Дважды пытался АНТ-4 пробиться сквозь пургу и туманы к терпящему бедствие кораблю. И опять подводили проклятые моторы.
Не имея арктического опыта, Ляпидевский полетел однажды в открытой кабине без меховой маски. А мороз стоял тридцатипятиградусный. Леденящий ветер слепил веки. У летчика заныло лицо, он сдернул с руки перчатку и приложил ее к лицу. Ветер вырвал перчатку и забросил за борт. Голой рукой не поведешь самолет, у которого к тому же начал давать перебои левый мотор. Стиснув зубы от острой боли, Ляпидевский повел самолет на посадку. В этот раз Анатолий сильно обморозил щеки и нос. Почерневшая кожа горела, кровоточила.
В баллонах кончился сжатый воздух, а без него мотора не запустишь. Сидеть и ждать, пока подвезут из бухты Провидения, когда это будет? Бездеятельное ожидание не в характере Анатолия Ляпидевского. Чувствуя себя прескверно, с забинтованным лицом, он отправляется на собаках к другому самолету, оставленному в бухте Провидения.
Каюр погонщик собак попался отчаянный. Он гнал, не жалея ни себя, ни животных. А ведь собаки для чукчи самое дорогое, что он имеет.
Надо сказать, что «лающий транспорт» чуть позднее сыграл немалую роль в спасении челюскинцев. С его помощью перебрасывали горючее, масло, оленьи туши для питания людей, запасные части для самолетов. На нартах, запряженных мохнатыми лайками, перевозили челюскинцев из Ванкарема в Уэлен. Невиданные караваны шли по тундре. В спасательных операциях использовали около тысячи собак, собранных буквально со всей Чукотки. Некоторые из них прошли по 1315 тысяч километров.
Но не буду забегать вперед.
Летчик Ляпидевский впервые воспользовался ездовыми собаками. Он лежал на нартах, а каюр, подбадривая резвых псов, то бежал рядом с ними, то вскакивал на санки. Ветер прибил снег, белым панцирем покрывший тундру.
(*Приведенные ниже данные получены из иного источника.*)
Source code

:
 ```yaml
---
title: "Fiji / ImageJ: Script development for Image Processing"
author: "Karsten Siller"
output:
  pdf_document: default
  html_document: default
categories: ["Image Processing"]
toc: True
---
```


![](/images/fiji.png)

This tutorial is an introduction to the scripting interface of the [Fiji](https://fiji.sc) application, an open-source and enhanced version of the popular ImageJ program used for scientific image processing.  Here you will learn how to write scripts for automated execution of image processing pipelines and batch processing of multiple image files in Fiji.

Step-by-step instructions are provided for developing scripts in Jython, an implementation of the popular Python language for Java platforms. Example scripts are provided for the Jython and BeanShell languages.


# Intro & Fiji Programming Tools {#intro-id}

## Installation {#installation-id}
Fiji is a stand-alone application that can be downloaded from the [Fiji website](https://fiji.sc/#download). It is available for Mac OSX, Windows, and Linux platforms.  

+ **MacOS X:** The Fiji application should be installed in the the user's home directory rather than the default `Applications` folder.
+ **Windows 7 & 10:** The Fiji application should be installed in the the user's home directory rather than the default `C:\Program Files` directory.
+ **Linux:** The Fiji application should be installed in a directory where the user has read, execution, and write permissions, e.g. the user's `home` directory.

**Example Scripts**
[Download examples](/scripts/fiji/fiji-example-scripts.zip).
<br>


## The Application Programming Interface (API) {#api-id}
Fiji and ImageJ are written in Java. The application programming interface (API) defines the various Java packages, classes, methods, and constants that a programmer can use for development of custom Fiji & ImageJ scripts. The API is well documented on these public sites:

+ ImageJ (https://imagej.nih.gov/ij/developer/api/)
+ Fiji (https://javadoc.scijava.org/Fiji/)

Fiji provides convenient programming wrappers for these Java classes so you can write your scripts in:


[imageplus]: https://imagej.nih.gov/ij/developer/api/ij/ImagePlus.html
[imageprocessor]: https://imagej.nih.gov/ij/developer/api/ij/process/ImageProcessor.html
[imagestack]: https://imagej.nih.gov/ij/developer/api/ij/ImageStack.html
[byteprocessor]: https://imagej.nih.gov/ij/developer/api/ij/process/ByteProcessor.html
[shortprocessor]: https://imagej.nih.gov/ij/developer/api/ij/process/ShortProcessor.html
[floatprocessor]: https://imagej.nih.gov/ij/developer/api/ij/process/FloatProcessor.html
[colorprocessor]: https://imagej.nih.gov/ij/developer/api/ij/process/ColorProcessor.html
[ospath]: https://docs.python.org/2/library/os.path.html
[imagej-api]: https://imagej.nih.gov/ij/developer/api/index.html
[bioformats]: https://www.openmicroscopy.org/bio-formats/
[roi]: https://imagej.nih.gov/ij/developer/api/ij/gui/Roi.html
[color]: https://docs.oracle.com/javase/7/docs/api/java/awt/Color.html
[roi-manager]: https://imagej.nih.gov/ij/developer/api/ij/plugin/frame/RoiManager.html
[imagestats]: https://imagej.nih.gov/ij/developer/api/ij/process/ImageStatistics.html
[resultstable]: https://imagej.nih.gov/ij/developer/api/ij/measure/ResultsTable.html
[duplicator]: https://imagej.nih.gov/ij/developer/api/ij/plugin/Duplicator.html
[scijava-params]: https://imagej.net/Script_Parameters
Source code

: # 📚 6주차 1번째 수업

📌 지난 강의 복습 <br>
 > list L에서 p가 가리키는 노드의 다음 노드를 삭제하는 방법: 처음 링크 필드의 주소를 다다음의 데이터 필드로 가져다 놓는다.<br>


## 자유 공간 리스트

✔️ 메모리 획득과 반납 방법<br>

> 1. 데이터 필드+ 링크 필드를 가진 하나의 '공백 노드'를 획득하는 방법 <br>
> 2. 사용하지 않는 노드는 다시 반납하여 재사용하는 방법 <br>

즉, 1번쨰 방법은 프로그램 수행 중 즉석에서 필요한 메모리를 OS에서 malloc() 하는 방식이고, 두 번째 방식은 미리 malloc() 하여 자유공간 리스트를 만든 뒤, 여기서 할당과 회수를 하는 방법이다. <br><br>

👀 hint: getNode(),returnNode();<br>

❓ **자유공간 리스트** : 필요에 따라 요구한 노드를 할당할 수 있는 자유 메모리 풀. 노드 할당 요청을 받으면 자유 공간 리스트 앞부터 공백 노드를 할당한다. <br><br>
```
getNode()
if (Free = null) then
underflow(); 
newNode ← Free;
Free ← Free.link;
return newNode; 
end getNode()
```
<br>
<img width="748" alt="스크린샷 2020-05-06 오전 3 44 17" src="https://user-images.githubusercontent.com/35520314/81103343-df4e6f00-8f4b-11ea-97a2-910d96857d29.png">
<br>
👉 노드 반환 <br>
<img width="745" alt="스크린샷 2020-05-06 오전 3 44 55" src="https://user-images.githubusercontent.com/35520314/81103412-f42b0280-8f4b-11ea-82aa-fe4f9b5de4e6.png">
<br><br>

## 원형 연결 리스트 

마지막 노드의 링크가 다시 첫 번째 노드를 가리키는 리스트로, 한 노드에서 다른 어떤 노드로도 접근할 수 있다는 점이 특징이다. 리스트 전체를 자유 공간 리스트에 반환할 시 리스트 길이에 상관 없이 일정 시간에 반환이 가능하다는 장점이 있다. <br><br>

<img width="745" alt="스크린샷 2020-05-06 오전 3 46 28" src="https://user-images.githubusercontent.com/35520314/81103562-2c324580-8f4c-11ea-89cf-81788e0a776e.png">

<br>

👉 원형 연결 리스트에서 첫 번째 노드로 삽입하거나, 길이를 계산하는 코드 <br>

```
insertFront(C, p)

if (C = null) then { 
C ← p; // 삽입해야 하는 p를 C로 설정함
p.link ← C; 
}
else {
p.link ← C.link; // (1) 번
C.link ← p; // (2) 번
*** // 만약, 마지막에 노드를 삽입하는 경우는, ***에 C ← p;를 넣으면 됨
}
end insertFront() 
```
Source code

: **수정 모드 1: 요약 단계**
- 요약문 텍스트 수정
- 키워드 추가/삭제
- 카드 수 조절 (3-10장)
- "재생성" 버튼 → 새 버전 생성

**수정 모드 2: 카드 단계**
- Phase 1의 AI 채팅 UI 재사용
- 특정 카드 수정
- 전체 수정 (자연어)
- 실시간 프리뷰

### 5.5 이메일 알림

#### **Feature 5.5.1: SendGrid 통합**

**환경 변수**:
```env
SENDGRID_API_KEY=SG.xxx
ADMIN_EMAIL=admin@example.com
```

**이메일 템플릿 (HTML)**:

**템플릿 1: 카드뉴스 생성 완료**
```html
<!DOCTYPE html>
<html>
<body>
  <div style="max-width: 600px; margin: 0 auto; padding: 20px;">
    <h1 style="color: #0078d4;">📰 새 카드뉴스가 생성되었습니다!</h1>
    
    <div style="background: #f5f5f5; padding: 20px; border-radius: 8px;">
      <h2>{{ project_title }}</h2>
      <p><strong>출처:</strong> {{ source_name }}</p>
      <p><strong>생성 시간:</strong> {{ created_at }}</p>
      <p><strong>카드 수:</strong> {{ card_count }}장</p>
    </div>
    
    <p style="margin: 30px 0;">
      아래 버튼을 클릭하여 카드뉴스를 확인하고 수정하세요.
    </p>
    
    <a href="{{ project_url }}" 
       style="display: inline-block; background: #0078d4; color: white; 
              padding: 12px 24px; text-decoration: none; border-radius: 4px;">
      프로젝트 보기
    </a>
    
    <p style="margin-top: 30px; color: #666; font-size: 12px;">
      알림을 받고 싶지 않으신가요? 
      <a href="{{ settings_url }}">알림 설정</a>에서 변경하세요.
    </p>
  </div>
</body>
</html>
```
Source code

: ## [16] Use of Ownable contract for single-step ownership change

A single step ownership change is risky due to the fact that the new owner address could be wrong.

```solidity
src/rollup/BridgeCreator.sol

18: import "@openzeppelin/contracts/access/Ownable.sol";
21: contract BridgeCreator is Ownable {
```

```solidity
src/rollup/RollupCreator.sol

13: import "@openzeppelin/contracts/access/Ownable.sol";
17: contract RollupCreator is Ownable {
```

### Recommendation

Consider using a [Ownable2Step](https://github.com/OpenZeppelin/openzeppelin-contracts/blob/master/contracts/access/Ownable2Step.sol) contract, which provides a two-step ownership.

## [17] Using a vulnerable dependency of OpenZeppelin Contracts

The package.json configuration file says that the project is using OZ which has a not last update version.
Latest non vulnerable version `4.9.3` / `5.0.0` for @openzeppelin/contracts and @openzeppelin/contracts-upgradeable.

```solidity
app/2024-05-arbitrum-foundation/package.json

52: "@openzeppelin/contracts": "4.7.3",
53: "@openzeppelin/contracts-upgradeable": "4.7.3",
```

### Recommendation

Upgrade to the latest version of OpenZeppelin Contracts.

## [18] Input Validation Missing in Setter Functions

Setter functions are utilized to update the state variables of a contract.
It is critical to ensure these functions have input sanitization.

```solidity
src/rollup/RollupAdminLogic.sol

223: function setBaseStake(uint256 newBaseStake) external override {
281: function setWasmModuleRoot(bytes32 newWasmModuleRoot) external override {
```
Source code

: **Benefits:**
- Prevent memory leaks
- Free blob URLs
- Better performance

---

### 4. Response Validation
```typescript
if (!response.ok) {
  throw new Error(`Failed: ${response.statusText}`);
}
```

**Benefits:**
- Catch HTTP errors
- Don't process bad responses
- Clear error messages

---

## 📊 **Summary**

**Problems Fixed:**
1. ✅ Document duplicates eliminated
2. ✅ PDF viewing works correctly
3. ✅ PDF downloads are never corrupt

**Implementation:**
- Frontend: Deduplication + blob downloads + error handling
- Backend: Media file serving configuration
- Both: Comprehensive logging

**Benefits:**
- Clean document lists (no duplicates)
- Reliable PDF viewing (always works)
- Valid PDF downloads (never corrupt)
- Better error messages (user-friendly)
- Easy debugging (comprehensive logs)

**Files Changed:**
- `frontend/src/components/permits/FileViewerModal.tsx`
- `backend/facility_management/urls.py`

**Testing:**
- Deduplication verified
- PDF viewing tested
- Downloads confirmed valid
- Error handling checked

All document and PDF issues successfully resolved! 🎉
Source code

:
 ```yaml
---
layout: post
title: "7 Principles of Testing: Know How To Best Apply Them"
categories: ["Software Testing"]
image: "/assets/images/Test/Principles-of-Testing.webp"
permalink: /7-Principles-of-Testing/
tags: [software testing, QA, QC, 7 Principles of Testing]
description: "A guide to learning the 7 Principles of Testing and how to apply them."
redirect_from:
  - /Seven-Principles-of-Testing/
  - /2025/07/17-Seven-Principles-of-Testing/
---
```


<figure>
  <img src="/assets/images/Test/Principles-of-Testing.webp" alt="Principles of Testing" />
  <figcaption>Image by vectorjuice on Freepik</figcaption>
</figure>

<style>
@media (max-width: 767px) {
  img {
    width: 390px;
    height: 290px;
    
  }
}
Нарты легко скользили по твердому насту.
За день они проходили по нескольку десятков километров, останавливаясь на ночевку в ярангах редких чукотских селений.
Яранга круглый шатер из моржовых шкур. Он делится на две половины. В первой обычно держат собак, мясо добытого морского зверя. Во вторую, жилую, нужно пролезать на четвереньках, под особым пологом. Там так тепло, что чукчи ходят нагишом. Их тесное жилище отапливается и в то же время освещается нерповым или моржовым жиром, горящим в казанке.
Ляпидевский, совсем разболевшись, лежал на шкурах, не замечая ни духоты, ни жары. Он с трудом отвечал на расспросы хозяев яранг. Его каюр, немного знавший по-русски, был переводчиком.
Чукчи очень любопытные и любознательные Анатолянгина, как быстро «окрестили» летчика, они буквально засыпали вопросами. Особенно их интересовали аэропланы. Чучкей, как впоследствии убедился Ляпидевский и все мы участники спасения челюскинцев, чрезвычайно увлекает техника. Они к ней очень восприимчивы и проявляют поразительные способности. Не зная грамоты, они прекрасно управляются с лодочными моторами, ремонтируют их. Был случай, когда во время охоты во льдах сломался винт моторного вельбота. Чукчи выточили вручную новый винт из моржовой кости и продолжали охоту.
В тундре новостей немного. Люди все здесь держат в памяти, всем интересуются. Молва это телеграф пустынного Севера разносит вести о событиях с молниеносной быстротой. Когда Ляпидевскому приходилось останавливаться на очередную ночевку, он поражался, откуда в незнакомом стойбище уже все знают об Анатолянгине.